Nothing but an exact repeat of the data, with pictures removed, belongs in the answer.

Dataset entries
--*--

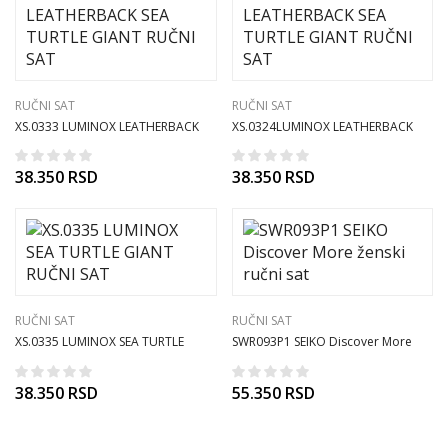
RUČNI SAT
RUČNI SAT
XS.0333 LUMINOX LEATHERBACK
XS.0324LUMINOX LEATHERBACK
SEA TURTLE GIANT RUČNI SAT
SEA TURTLE GIANT RUČNI SAT
38.350
RSD
38.350
RSD
RUČNI SAT
RUČNI SAT
XS.0335 LUMINOX SEA TURTLE
SWR093P1 SEIKO Discover More
GIANT RUČNI SAT
ženski ručni sat
38.350
RSD
55.350
RSD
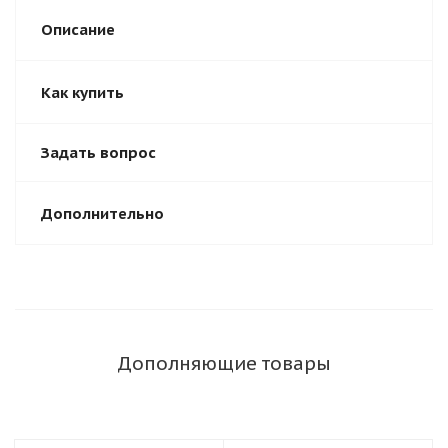
Описание
Как купить
Задать вопрос
Дополнительно
Дополняющие товары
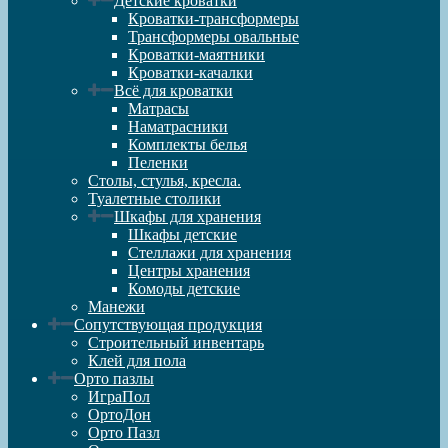
Детские кроватки
Кроватки-трансформеры
Трансформеры овальные
Кроватки-маятники
Кроватки-качалки
Всё для кроватки
Матрасы
Наматрасники
Комплекты белья
Пеленки
Столы, стулья, кресла.
Туалетные столики
Шкафы для хранения
Шкафы детские
Стеллажи для хранения
Центры хранения
Комоды детские
Манежи
Сопутствующая продукция
Строительный инвентарь
Клей для пола
Орто пазлы
ИграПол
ОртоДон
Орто Пазл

--*--

#### Result
RUČNI SAT
RUČNI SAT
XS.0333 LUMINOX LEATHERBACK
XS.0324LUMINOX LEATHERBACK
SEA TURTLE GIANT RUČNI SAT
SEA TURTLE GIANT RUČNI SAT
38.350
RSD
38.350
RSD
RUČNI SAT
RUČNI SAT
XS.0335 LUMINOX SEA TURTLE
SWR093P1 SEIKO Discover More
GIANT RUČNI SAT
ženski ručni sat
38.350
RSD
55.350
RSD
Описание
Как купить
Задать вопрос
Дополнительно
Дополняющие товары
Детские кроватки
Кроватки-трансформеры
Трансформеры овальные
Кроватки-маятники
Кроватки-качалки
Всё для кроватки
Матрасы
Наматрасники
Комплекты белья
Пеленки
Столы, стулья, кресла.
Туалетные столики
Шкафы для хранения
Шкафы детские
Стеллажи для хранения
Центры хранения
Комоды детские
Манежи
Сопутствующая продукция
Строительный инвентарь
Клей для пола
Орто пазлы
ИграПол
ОртоДон
Орто Пазл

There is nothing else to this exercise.